» **What needs to be done**:
Copy out only the lines running from the one that contains "Post author" through the end of the listing. Pictures stay out.

» **Information shown**:
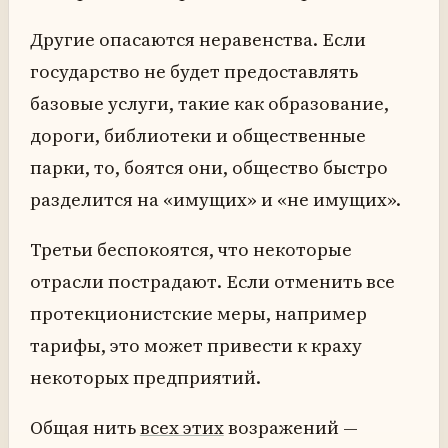
Другие опасаются неравенства. Если
государство не будет предоставлять
базовые услуги, такие как образование,
дороги, библиотеки и общественные
парки, то, боятся они, общество быстро
разделится на «имущих» и «не имущих».
Третьи беспокоятся, что некоторые
отрасли пострадают. Если отменить все
протекционистские меры, например
тарифы, это может привести к краху
некоторых предприятий.
Общая нить
всех этих
возражений —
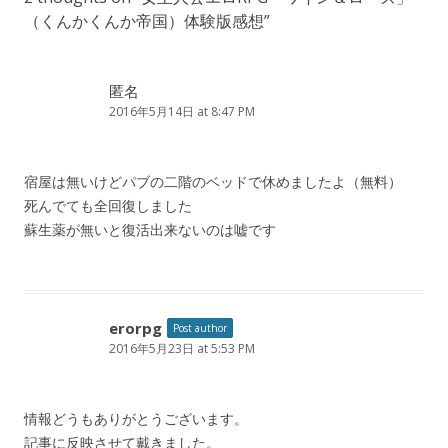
（くんかくんか帝国）体験版感想
”
匿名
2016年5月14日 at 8:47 PM
宿屋は無いけどパブの二階のベッドで休めましたよ（無料）
死んでても全回復しました
蘇生薬が無いと復活出来ないのは嘘です
erorpg
Post author
2016年5月23日 at 5:53 PM
情報どうもありがとうございます。
記事に反映させて戴きました。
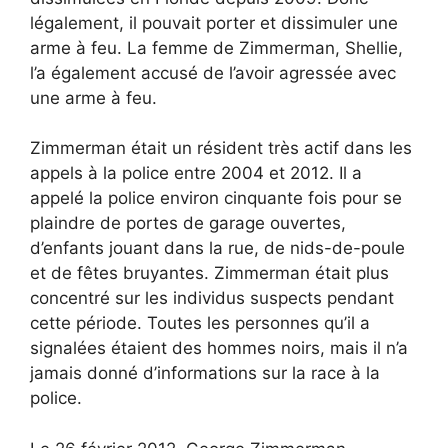
légalement, il pouvait porter et dissimuler une
arme à feu. La femme de Zimmerman, Shellie,
l’a également accusé de l’avoir agressée avec
une arme à feu.
Zimmerman était un résident très actif dans les
appels à la police entre 2004 et 2012. Il a
appelé la police environ cinquante fois pour se
plaindre de portes de garage ouvertes,
d’enfants jouant dans la rue, de nids-de-poule
et de fêtes bruyantes. Zimmerman était plus
concentré sur les individus suspects pendant
cette période. Toutes les personnes qu’il a
signalées étaient des hommes noirs, mais il n’a
jamais donné d’informations sur la race à la
police.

» **Result of this task**:
Post author
2016年5月23日 at 5:53 PM
情報どうもありがとうございます。
記事に反映させて戴きました。
légalement, il pouvait porter et dissimuler une
arme à feu. La femme de Zimmerman, Shellie,
l’a également accusé de l’avoir agressée avec
une arme à feu.
Zimmerman était un résident très actif dans les
appels à la police entre 2004 et 2012. Il a
appelé la police environ cinquante fois pour se
plaindre de portes de garage ouvertes,
d’enfants jouant dans la rue, de nids-de-poule
et de fêtes bruyantes. Zimmerman était plus
concentré sur les individus suspects pendant
cette période. Toutes les personnes qu’il a
signalées étaient des hommes noirs, mais il n’a
jamais donné d’informations sur la race à la
police.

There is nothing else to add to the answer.